Der Umgang der Ampel-Parteien untereinander mit Durchstecherei, widerstreitender Kommunikation und dem Zurücknehmen getroffener Vereinbarungen hat den Eindruck von Handlungsunfähigkeit oder -unwilligkeit hinterlassen. Das hat die Leistungen der Ampel in den sprichwörtlichen Schatten gestellt: strukturelle und notwendige Initiativen, Zwischenerfolge und auch gelungenes Krisenmanagement, darunter den massiven Ausbau der erneuerbaren Energien, die Beschleunigung von Klima- und Umweltschutz, die Einhegung der Inflation und vor allem die Verhinderung einer tieferen Wirtschaftskrise infolge des russischenÜberfalls auf die Ukraine durch kurzfristige wirtschaftspolitische Krisenmaßnahmen – einschließlich einer stärkeren Energieunabhängigkeit von Russland und anderen autoritären Staaten. Schon zur Halbzeit hatte die Ampel mehr als die Hälfte ihres ambitionierten Koalitionsvertrages entweder umgesetzt oder auf den Weg gebracht. Kurzum: Progressive können und müssen insgesamt in die ehrliche Analyse gehen und dabei eine gute Fehlerkultur und Lernfähigkeit beweisen.
Ob progressiv oder konservativ: Nach den Jahren der Ambitionslosigkeit und Entpolitisierung während der Großen Koalition und drei Jahren einer gewissen destruktiven Politisierung in der Ampel brauchen wir in Deutschland nun eine konstruktive Politisierung – auch im öffentlichen Diskurs, sodass nicht die extremen Ränder belohnt werden, die den Niedergangsdiskurs befeuern. Wir sehen jetzt schon in Sachsen, wie die Koalitionsverhandlungen der Zukunft in einer zersplitterten Parteienlandschaft aussehen könnten. In diesem Kontext ist die Kompromissbereitschaft aller Demokrat:innen zentral, ohne dass Profile verschwimmen dürfen.
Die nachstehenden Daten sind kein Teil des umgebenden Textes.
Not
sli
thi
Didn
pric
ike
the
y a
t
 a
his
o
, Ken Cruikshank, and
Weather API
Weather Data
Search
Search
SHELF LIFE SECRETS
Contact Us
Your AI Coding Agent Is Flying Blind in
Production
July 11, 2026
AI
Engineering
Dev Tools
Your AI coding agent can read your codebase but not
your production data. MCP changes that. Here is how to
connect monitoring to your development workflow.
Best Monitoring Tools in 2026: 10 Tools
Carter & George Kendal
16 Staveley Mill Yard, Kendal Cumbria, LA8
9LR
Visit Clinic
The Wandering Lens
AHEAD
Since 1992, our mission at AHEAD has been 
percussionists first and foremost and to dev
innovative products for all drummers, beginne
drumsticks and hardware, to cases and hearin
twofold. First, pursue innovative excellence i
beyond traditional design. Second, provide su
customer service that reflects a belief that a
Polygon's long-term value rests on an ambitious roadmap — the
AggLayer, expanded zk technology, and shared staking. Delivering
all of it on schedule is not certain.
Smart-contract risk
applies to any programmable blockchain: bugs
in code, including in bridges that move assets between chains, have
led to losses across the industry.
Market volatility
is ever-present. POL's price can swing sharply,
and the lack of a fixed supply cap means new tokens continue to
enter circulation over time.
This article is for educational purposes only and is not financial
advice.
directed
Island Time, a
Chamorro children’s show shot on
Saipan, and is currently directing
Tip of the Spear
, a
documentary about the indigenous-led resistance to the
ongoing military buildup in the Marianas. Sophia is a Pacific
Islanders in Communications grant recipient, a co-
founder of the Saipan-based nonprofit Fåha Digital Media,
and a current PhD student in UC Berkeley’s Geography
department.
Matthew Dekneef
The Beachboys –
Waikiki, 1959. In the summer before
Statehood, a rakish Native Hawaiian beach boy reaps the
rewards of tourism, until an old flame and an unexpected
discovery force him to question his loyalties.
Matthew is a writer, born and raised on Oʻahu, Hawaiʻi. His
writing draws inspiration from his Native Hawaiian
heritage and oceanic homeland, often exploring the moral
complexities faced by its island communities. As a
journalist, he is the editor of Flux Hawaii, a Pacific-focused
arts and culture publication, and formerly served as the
Dazu gehört auch, sachlich zu kommunizieren, wenn und warum ein Kompromiss schwierig oder nicht möglich ist – und den Bürger:innen das Nachvollziehen entsprechender Abwägungen von Argumenten zuzutrauen. Auch die Anerkennung von Emotionen wie Wut und Enttäuschung muss Teil der Auseinandersetzung sein, bevor ein konstruktives Angebot gemacht werden kann.
Progressive Politik nach der Ampel wird sich konzeptionell neu aufstellen müssen – programmatisch und auch kommunikativ. Die Notwendigkeit einer ehrlichen Reflexion und Selbstkritik ist dabei gleichzeitig die Chance einer progressiven Neukonsolidierung und der Schaffung einer Vorstellung von Zukunft. Letztlich muss die Gemeinschaft der Demokraten gefestigt werden, um den Autokraten keine Chance zu geben.